2019.11.25
頭金とは?必要な理由や金額の目安、支払うメリットをわかりやすく解説
最終更新日:2025/10/06
        お家を建てる際、「頭金がないとローンは組めないの?」と思っている人も意外と多いようです。でも、実は頭金なしで住宅ローンを組めるケースも。
頭金という言葉は聞いたことがあっても、その内容について知らない人はもっと多いようです。
そこで今回は、物件を購入する上で大切な「一戸建ての頭金」についてわかりやすく解説していきます。
INDEX
頭金とは何?

頭金=自己資金とは、住宅購入の資金のうち、住宅ローンの借入以外から支払うお金を指す言葉です。
頭金は貯蓄などから用立てますが、金融機関は最近では頭金不要の商品も準備しています。購入の際の諸費用まで住宅ローンから借りるフルローンや、引っ越し費用や家財購入までカバーするオーバーローンなどがそれです。
しかし、後述しますが借入しないお金から住宅購入費用に充てるのには、大きな意味があります。
住宅ローンの頭金支払いの流れと仕組み
家を購入する際には、以下のように何段階かに分けて支払いを行います。
- 1. 申込証拠金
 - 2. 手付金
 - 3. 残金決済
 
申し込みの段階で、ほかの購入希望者に対して申込の優先権を得るよう、10~30万円ほどの申込証拠金を支払います。(取引がなければ返還される)
続いて契約の段階で手付金の支払いです。(買主からのキャンセルの場合返還されない)
その後に1か月程度で、あるいは新築の場合物件の完成後に住宅ローンの融資が実行され、残金決済となります。頭金を支払うのは、契約のあと、残金決済=引き渡しの間です。

• [提供記録]
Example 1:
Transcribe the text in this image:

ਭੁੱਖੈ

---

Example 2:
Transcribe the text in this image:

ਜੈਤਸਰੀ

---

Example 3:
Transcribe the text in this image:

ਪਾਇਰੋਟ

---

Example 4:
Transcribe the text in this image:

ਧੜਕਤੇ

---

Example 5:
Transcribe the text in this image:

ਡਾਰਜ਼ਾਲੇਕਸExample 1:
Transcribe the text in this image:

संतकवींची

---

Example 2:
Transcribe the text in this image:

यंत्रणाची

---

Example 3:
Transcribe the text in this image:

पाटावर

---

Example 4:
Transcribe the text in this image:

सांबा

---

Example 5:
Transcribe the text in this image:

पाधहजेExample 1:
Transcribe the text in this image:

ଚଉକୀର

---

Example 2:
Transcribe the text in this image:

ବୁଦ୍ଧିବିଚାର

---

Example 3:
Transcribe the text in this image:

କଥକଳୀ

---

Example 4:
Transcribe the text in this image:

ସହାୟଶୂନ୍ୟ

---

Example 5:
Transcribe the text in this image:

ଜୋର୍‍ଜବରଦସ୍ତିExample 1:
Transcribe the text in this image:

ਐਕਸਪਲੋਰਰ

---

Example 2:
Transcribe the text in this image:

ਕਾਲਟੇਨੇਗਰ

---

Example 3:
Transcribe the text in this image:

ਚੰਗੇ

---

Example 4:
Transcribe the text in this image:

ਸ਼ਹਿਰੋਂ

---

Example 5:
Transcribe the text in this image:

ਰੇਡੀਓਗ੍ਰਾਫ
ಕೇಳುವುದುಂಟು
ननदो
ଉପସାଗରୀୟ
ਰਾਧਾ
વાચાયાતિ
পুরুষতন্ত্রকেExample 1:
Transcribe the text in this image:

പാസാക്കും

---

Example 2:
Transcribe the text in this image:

• [課題 1] 頭金についての本文によると、申し込みの段階で支払う申込証拠金はおよそいくらか。
• [課題 2] 頭金についての本文から、「住宅ローンの頭金支払いの流れと仕組み」を含む語句で始まり「残金決済=引き渡しの間です。」で終わる部分を、一字も変えずにそのまま繰り返しなさい。
これらの記録は、本文とは別の出典から取られたものである。

• [解答例 1] 10~30万円ほどである。

• [解答例 2]
住宅ローンの頭金支払いの流れと仕組み
家を購入する際には、以下のように何段階かに分けて支払いを行います。
- 1. 申込証拠金
 - 2. 手付金
 - 3. 残金決済
 
申し込みの段階で、ほかの購入希望者に対して申込の優先権を得るよう、10~30万円ほどの申込証拠金を支払います。(取引がなければ返還される)
続いて契約の段階で手付金の支払いです。(買主からのキャンセルの場合返還されない)
その後に1か月程度で、あるいは新築の場合物件の完成後に住宅ローンの融資が実行され、残金決済となります。頭金を支払うのは、契約のあと、残金決済=引き渡しの間です。